** Opening Excerpted text block **

That is why, Wellington, we are going on a break. In January I am going to the South Island for a few weeks. You will still hold a special place in my heart & I will be back to reconcile our relationship & see if we can salvage what we have. I am so happy we met & I fully appreciate everything you offered & we shared during my time here. You are a wonderful wee city. I am sorry for betraying you in a bid to discover somewhere better.
I have a plan! Well, not so much a plan as a proposal of intention.
I’m going to the South Island at the start of January to discover & explore for a few weeks. At the end of January I’m flying from Christchurch to Wellington in time for the Rugby 7s. Perfect!
By this time I hope to have a clearer idea of where I want to settle & work – & whether New Zealand is the place for me right now.
I have handed my notice in at work & will finish on New Years Eve. This will be my first New years eve in 3 years where I’m not working at midnight & I am elated! I made a promise to myself last year that I would be off work & celebrate like a regular person. I’m going on a new years eve road trip around the north island for a few days. I couldn’t ask for a better start to 2016!
I feel so much better to have an idea of what the next month holds for me rather than winging it in Wellington for another while. My next question is the cheapest & funnest way to get around the South Island – Stray bus? Hitchhiking? Driving?
“Normal life”, I’m doing it! I’m NAILING it! I work 5 days a week, I meet friends & go for coffees. I go to the cinema, go for brunch, go for lunch. I meet people for drinks. Frequently. I go to see plays, I go to the museum, I go for walks & explore. I am really finding my rhythm in Wellington.
It is so freeing to have allocated days off, a set start time & the opportunity to give shifts away for an extra day off.

** Closing Excerpted text block **
** Opening Data for analysis block **

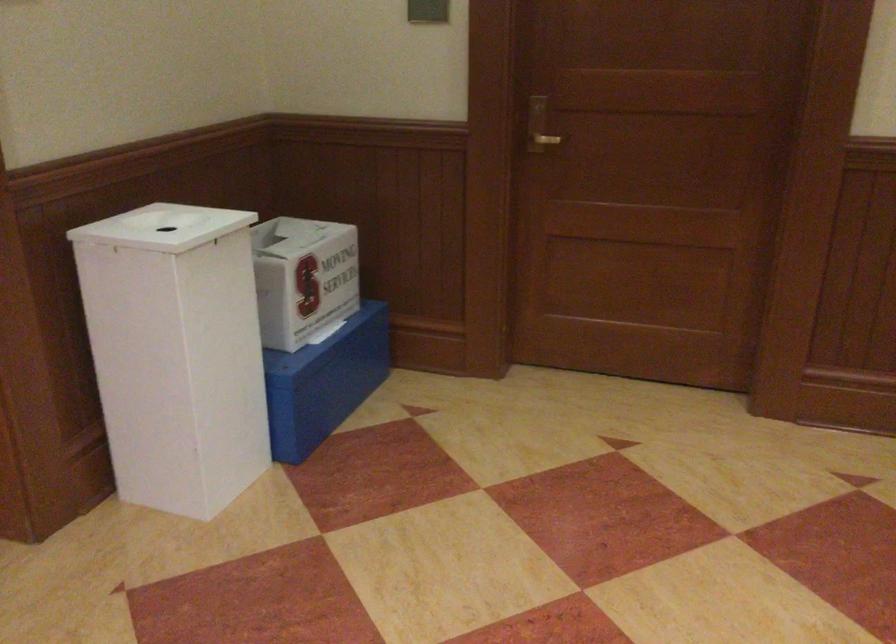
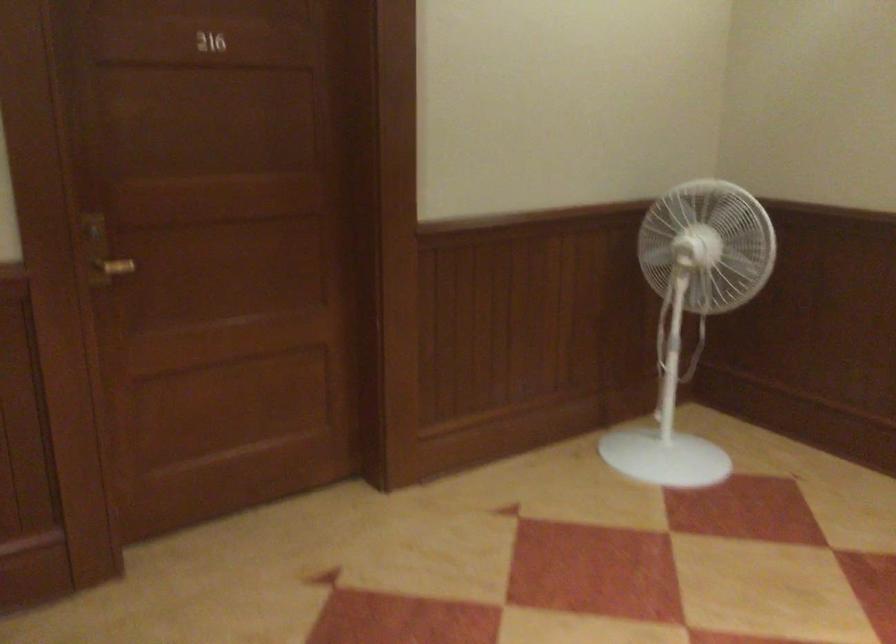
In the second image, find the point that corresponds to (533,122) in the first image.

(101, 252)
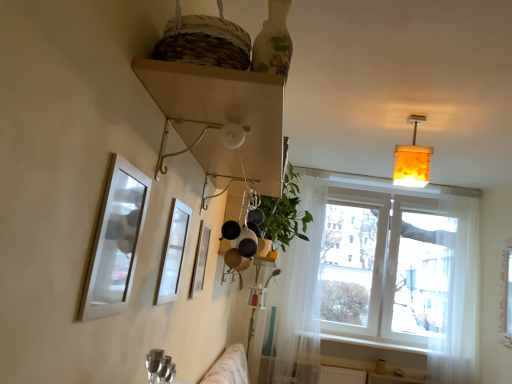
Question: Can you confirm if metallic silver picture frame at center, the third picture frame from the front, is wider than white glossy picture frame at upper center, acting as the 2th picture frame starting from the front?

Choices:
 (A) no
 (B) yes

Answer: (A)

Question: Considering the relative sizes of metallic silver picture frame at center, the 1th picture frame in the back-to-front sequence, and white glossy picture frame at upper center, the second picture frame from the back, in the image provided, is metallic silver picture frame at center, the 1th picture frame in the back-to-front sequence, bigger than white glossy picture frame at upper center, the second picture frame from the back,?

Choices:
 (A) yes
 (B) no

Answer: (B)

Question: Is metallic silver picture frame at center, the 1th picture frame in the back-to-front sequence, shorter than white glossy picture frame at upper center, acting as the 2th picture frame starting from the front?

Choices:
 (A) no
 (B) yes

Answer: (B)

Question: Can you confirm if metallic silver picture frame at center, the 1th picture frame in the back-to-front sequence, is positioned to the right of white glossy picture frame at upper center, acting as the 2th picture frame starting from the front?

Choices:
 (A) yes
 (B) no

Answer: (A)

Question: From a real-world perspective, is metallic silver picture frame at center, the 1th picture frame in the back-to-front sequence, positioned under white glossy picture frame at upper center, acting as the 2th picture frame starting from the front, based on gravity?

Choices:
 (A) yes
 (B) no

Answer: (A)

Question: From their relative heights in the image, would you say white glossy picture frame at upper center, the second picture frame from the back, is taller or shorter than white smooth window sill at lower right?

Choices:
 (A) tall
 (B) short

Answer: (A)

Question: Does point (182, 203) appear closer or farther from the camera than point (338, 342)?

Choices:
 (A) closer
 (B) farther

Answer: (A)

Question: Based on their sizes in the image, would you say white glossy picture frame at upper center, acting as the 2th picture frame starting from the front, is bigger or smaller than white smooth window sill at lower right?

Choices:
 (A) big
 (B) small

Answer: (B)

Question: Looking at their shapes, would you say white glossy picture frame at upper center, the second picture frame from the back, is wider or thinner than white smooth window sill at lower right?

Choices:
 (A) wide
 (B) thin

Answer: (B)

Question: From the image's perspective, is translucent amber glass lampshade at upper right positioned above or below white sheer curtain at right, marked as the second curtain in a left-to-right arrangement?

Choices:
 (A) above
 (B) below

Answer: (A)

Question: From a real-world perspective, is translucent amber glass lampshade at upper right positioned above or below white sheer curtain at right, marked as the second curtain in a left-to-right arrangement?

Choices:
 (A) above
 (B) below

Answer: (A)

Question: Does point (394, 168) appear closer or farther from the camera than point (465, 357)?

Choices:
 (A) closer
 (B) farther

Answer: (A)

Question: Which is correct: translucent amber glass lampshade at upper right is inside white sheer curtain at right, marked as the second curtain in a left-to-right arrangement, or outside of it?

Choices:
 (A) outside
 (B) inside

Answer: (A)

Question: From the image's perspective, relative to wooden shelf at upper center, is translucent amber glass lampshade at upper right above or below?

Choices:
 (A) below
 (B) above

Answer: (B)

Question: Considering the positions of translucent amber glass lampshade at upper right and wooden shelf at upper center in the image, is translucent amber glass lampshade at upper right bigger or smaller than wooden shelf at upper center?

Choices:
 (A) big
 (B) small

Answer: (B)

** Closing Data for analysis block **

Task A:
According to the blog post about leaving Wellington, on what day will the writer finish work?
Task B:
In the records, starting with the line that contains "Question: From a real-world perspective, is translucent" and going on through the end of the records, replace "lampshade" with "lamp cover" and give those lines again with everything else unchanged.

Output A:
New Years Eve.

Output B:
Question: From a real-world perspective, is translucent amber glass lamp cover at upper right positioned above or below white sheer curtain at right, marked as the second curtain in a left-to-right arrangement?

Choices:
 (A) above
 (B) below

Answer: (A)

Question: Does point (394, 168) appear closer or farther from the camera than point (465, 357)?

Choices:
 (A) closer
 (B) farther

Answer: (A)

Question: Which is correct: translucent amber glass lamp cover at upper right is inside white sheer curtain at right, marked as the second curtain in a left-to-right arrangement, or outside of it?

Choices:
 (A) outside
 (B) inside

Answer: (A)

Question: From the image's perspective, relative to wooden shelf at upper center, is translucent amber glass lamp cover at upper right above or below?

Choices:
 (A) below
 (B) above

Answer: (B)

Question: Considering the positions of translucent amber glass lamp cover at upper right and wooden shelf at upper center in the image, is translucent amber glass lamp cover at upper right bigger or smaller than wooden shelf at upper center?

Choices:
 (A) big
 (B) small

Answer: (B)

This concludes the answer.